_Texte à lire_:
Le Premier ministre a assuré mercredi que l'âge légal de départ à la retraite resterait fixé à 62 ans, mais il a aussi évoqué des "incitations" pour pousser les Français à rallonger leur carrière.
Dans son discours de politique générale, Edouard Philippe a confirmé que la réforme instaurant un système de retraite universel par points serait l'un des chantiers importants engagés dans les mois qui viennent, dans le prolongement de la présentation courant juillet des recommandations du haut-commissaire Jean-Paul Delevoye. Le gouvernement maintiendra "la possibilité d’un départ à 62 ans", a-t-il dit, mais les Français seront incités à travailler plus longtemps.

_Extrait des données_:

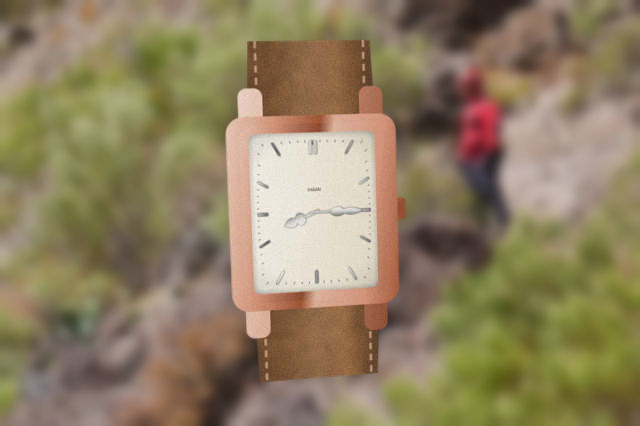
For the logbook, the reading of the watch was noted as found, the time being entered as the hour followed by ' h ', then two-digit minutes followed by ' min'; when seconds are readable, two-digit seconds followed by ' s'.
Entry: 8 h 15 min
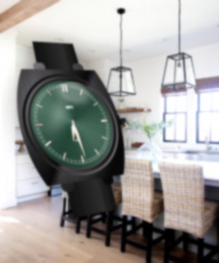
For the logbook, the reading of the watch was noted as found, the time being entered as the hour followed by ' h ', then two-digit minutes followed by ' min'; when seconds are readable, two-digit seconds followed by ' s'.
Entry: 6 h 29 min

_Liste des tâches_:
• A. D'après le texte sur la réforme des retraites, à quel âge le Premier ministre dit-il que l'âge légal de départ restera fixé ?
• B. Recopiez le passage du texte sur la réforme des retraites qui va de "Dans son discours" jusqu'à "travailler plus longtemps.", ces deux passages compris.
• C. Écrivez la suite du texte sur la réforme des retraites, à partir de l'endroit où il s'arrête.

_Réponses par tâche_:
• A. À 62 ans.

• B.
Dans son discours de politique générale, Edouard Philippe a confirmé que la réforme instaurant un système de retraite universel par points serait l'un des chantiers importants engagés dans les mois qui viennent, dans le prolongement de la présentation courant juillet des recommandations du haut-commissaire Jean-Paul Delevoye. Le gouvernement maintiendra "la possibilité d’un départ à 62 ans", a-t-il dit, mais les Français seront incités à travailler plus longtemps.

• C.
Il faudra distinguer l'âge légal d'un âge d'équilibre qui sera, lui, plus élevé. 64 ans ? 65 ans ? Le gouvernement se garde bien pour l'instant de lâcher un chiffre, mais en employant cette expression "âge d'équilibre", le Premier ministre donne une indication : il s'agira d'identifier l'âge à partir duquel la masse des départs à la retraite ne grèvera pas l'équilibre du régime. Les actifs qui accepteront d'attendre cet âge-là pour prendre leur retraite seront avantagés. C'est "l'incitation" dont parle Edouard Philippe. En clair : leur pension sera majorée, elle se verra appliquer une surcote.
Y aura-t-il, à l'inverse une décote pour les salariés qui ne voudront pas différer leur départ, et qui exerceront leur droit à la retraite dès l'âge légal, c’est-à-dire 62 ans ? Le Premier ministre n'a pas évoqué ce schéma mercredi. Il faut dire que le sujet est sensible, même s'il y a un précédent : depuis le début de cette année, les retraites complémentaires sont soumises à un bonus-malus. Les salariés qui partent dès 62 ans se voient appliquer un abattement de 10% sur leur pension pendant les trois premières années.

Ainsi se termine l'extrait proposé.